■ EXERCISE BRIEF: Could you set out the data below as a numbered list, beginning at the line that contains "Scarica l'App Gratis" and continuing through the final line of the data, with blank lines dropped and the pictures left out?

■ ■ ■ ■

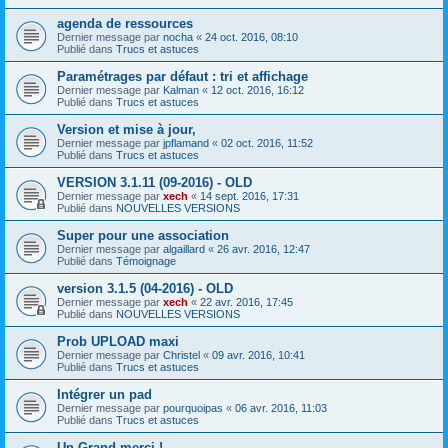
agenda de ressources
Dernier message par
nocha
«
24 oct. 2016, 08:10
Publié dans
Trucs et astuces
Paramétrages par défaut : tri et affichage
Dernier message par
Kalman
«
12 oct. 2016, 16:12
Publié dans
Trucs et astuces
Version et mise à jour,
Dernier message par
jpflamand
«
02 oct. 2016, 11:52
Publié dans
Trucs et astuces
VERSION 3.1.11 (09-2016) - OLD
Dernier message par
xech
«
14 sept. 2016, 17:31
Publié dans
NOUVELLES VERSIONS
Super pour une association
Dernier message par
algaillard
«
26 avr. 2016, 12:47
Publié dans
Témoignage
version 3.1.5 (04-2016) - OLD
Dernier message par
xech
«
22 avr. 2016, 17:45
Publié dans
NOUVELLES VERSIONS
Prob UPLOAD maxi
Dernier message par
Christel
«
09 avr. 2016, 10:41
Publié dans
Trucs et astuces
Intégrer un pad
Dernier message par
pourquoipas
«
06 avr. 2016, 11:03
Publié dans
Trucs et astuces
Un Grand merci !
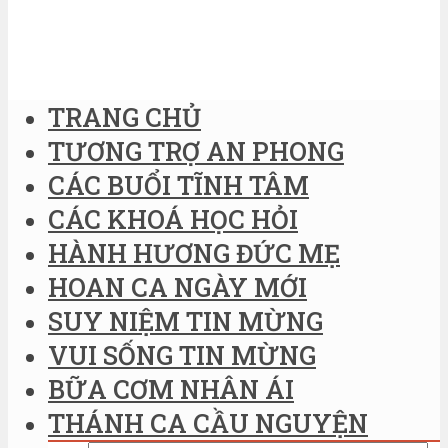
TRANG CHỦ
TƯƠNG TRỢ AN PHONG
CÁC BUỔI TĨNH TÂM
CÁC KHOÁ HỌC HỎI
HÀNH HƯƠNG ĐỨC MẸ
HOAN CA NGÀY MỚI
SUY NIỆM TIN MỪNG
VUI SỐNG TIN MỪNG
BỮA CƠM NHÂN ÁI
THÁNH CA CẦU NGUYỆN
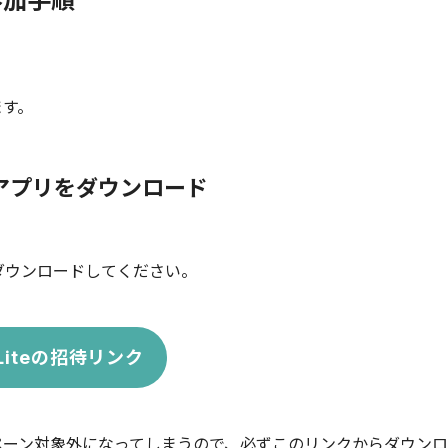
 参加手順
ます。
iteアプリをダウンロード
リをダウンロードしてください。
k Liteの招待リンク
ペーン対象外になってしまうので、必ずこのリンクからダウン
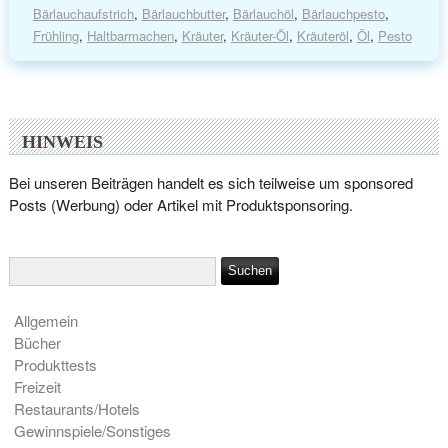
Bärlauchaufstrich
,
Bärlauchbutter
,
Bärlauchöl
,
Bärlauchpesto
,
Frühling
,
Haltbarmachen
,
Kräuter
,
Kräuter-Öl
,
Kräuteröl
,
Öl
,
Pesto
HINWEIS
Bei unseren Beiträgen handelt es sich teilweise um sponsored
Posts (Werbung) oder Artikel mit Produktsponsoring.
Allgemein
Bücher
Produkttests
Freizeit
Restaurants/Hotels
Gewinnspiele/Sonstiges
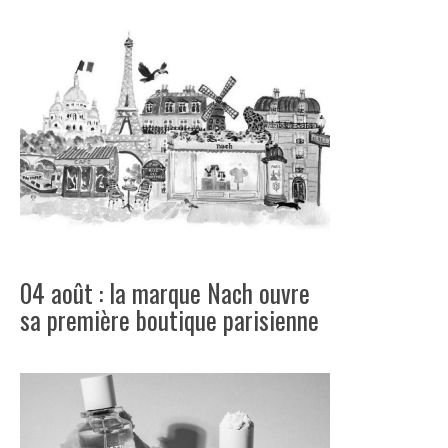
04 août : la marque Nach ouvre
sa première boutique parisienne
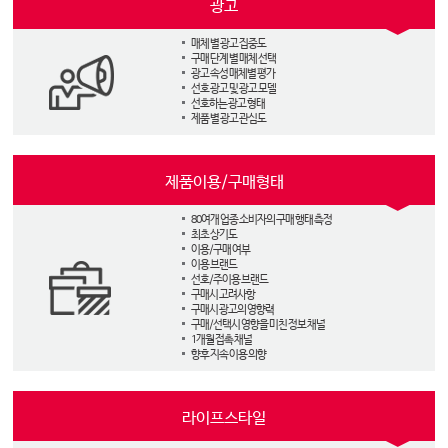
광고
매체 별 광고 집중도
구매 단계 별 매체 선택
광고 속성 매체별 평가
선호 광고 및 광고 모델
선호하는 광고 형태
제품 별 광고 관심도
제품이용/구매형태
80여개 업종 소비자의 구매 행태 측정
최초 상기도
이용/구매 여부
이용 브랜드
선호/주이용 브랜드
구매시 고려사항
구매시 광고의 영향력
구매/선택시 영향을 미친 정보 채널
1개월 접촉 채널
향후 지속 이용 의향
라이프스타일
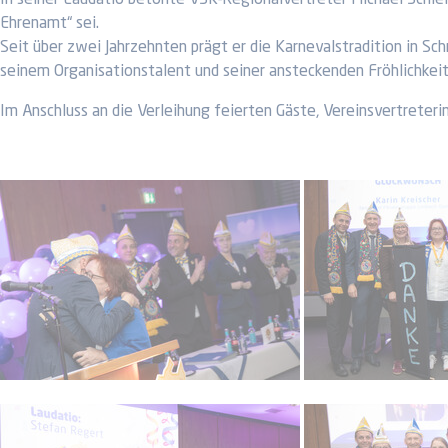
In seiner Laudatio betonte VSK-Regionalvertreter Michael Schleic
Ehrenamt“ sei.
Seit über zwei Jahrzehnten prägt er die Karnevalstradition in Sch
seinem Organisationstalent und seiner ansteckenden Fröhlichkei
Im Anschluss an die Verleihung feierten Gäste, Vereinsvertreter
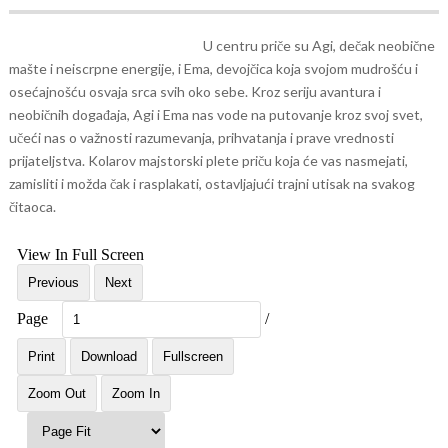
U centru priče su Agi, dečak neobične
mašte i neiscrpne energije, i Ema, devojčica koja svojom mudrošću i
osećajnošću osvaja srca svih oko sebe. Kroz seriju avantura i
neobičnih događaja, Agi i Ema nas vode na putovanje kroz svoj svet,
učeći nas o važnosti razumevanja, prihvatanja i prave vrednosti
prijateljstva. Kolarov majstorski plete priču koja će vas nasmejati,
zamisliti i možda čak i rasplakati, ostavljajući trajni utisak na svakog
čitaoca.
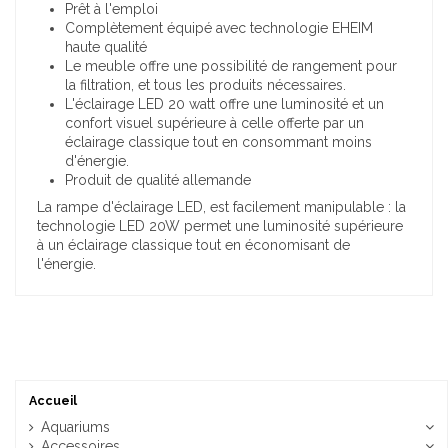
Prêt à l'emploi
Complètement équipé avec technologie EHEIM
haute qualité
Le meuble offre une possibilité de rangement pour
la filtration, et tous les produits nécessaires.
L'éclairage LED 20 watt offre une luminosité et un
confort visuel supérieure à celle offerte par un
éclairage classique tout en consommant moins
d'énergie.
Produit de qualité allemande
La rampe d'éclairage LED, est facilement manipulable : la
technologie LED 20W permet une luminosité supérieure
à un éclairage classique tout en économisant de
l'énergie.
Accueil
Aquariums
Accessoires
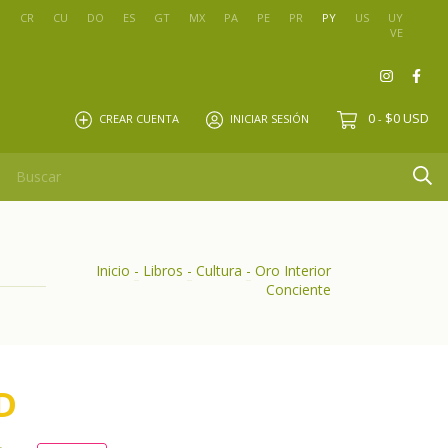
O
CR
CU
DO
ES
GT
MX
PA
PE
PR
PY
US
UY
VE
0
$0 USD
CREAR CUENTA
INICIAR SESIÓN
-
Inicio
-
Libros
-
Cultura
-
Oro Interior
Conciente
D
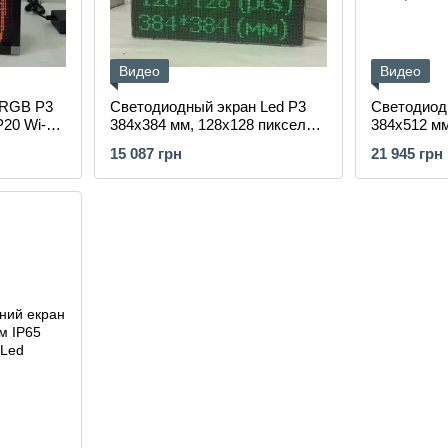
Видео
Видео
 RGB Р3
Светодиодный экран Led Р3
Светодиод
P20 Wi-Fi
384х384 мм, 128х128 пикселей,
384х512 м
Wi-Fi управления для рекламы
Dvorik Led
15 087 грн
21 945 грн
и бизнеса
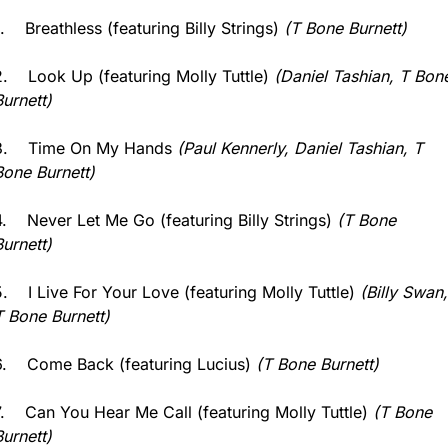
.    Breathless (featuring Billy Strings) 
(T Bone Burnett)
2.    Look Up (featuring Molly Tuttle) 
(Daniel Tashian, T Bone
Burnett)
3.    Time On My Hands 
(Paul Kennerly, Daniel Tashian, T 
Bone Burnett)
4.    Never Let Me Go (featuring Billy Strings) 
(T Bone 
Burnett)
5.    I Live For Your Love (featuring Molly Tuttle) 
(Billy Swan, 
T Bone Burnett)
6.    Come Back (featuring Lucius) 
(T Bone Burnett)
7.    Can You Hear Me Call (featuring Molly Tuttle) 
(T Bone 
Burnett)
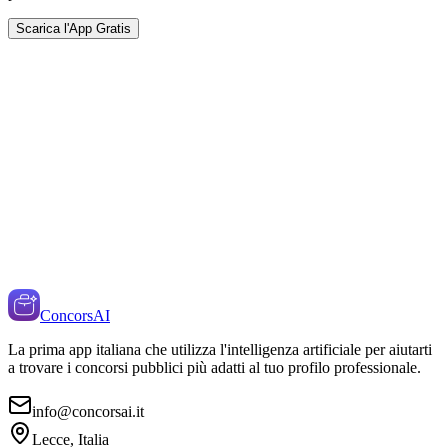
Scarica l'App Gratis
ConcorsAI
La prima app italiana che utilizza l'intelligenza artificiale per aiutarti
a trovare i concorsi pubblici più adatti al tuo profilo professionale.
info@concorsai.it
Lecce, Italia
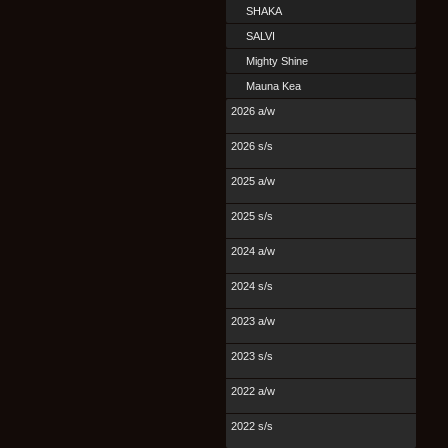
SHAKA
SALVI
Mighty Shine
Mauna Kea
2026 a/w
2026 s/s
2025 a/w
2025 s/s
2024 a/w
2024 s/s
2023 a/w
2023 s/s
2022 a/w
2022 s/s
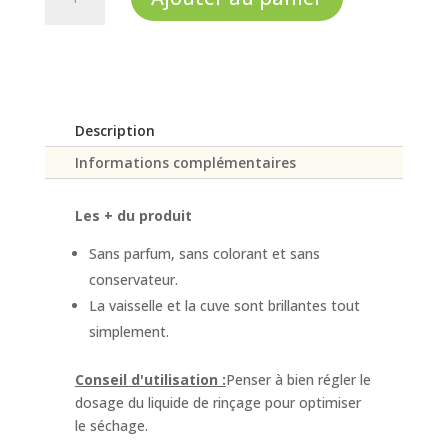
de
Liquide
de
rinçage
lave-
vaisselle
Description
Informations complémentaires
Les + du produit
Sans parfum, sans colorant et sans
conservateur.
La vaisselle et la cuve sont brillantes tout
simplement.
Conseil d'utilisation :
Penser à bien régler le
dosage du liquide de rinçage pour optimiser
le séchage.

■ ■ ■ ■

■ REPLY:
1. Scarica l'App Gratis
2. ConcorsAI
3. La prima app italiana che utilizza l'intelligenza artificiale per aiutarti
4. a trovare i concorsi pubblici più adatti al tuo profilo professionale.
5. info@concorsai.it
6. Lecce, Italia
7. SHAKA
8. SALVI
9. Mighty Shine
10. Mauna Kea
11. 2026 a/w
12. 2026 s/s
13. 2025 a/w
14. 2025 s/s
15. 2024 a/w
16. 2024 s/s
17. 2023 a/w
18. 2023 s/s
19. 2022 a/w
20. 2022 s/s
21. de
22. Liquide
23. de
24. rinçage
25. lave-
26. vaisselle
27. Description
28. Informations complémentaires
29. Les + du produit
30. Sans parfum, sans colorant et sans
31. conservateur.
32. La vaisselle et la cuve sont brillantes tout
33. simplement.
34. Conseil d'utilisation :
35. Penser à bien régler le
36. dosage du liquide de rinçage pour optimiser
37. le séchage.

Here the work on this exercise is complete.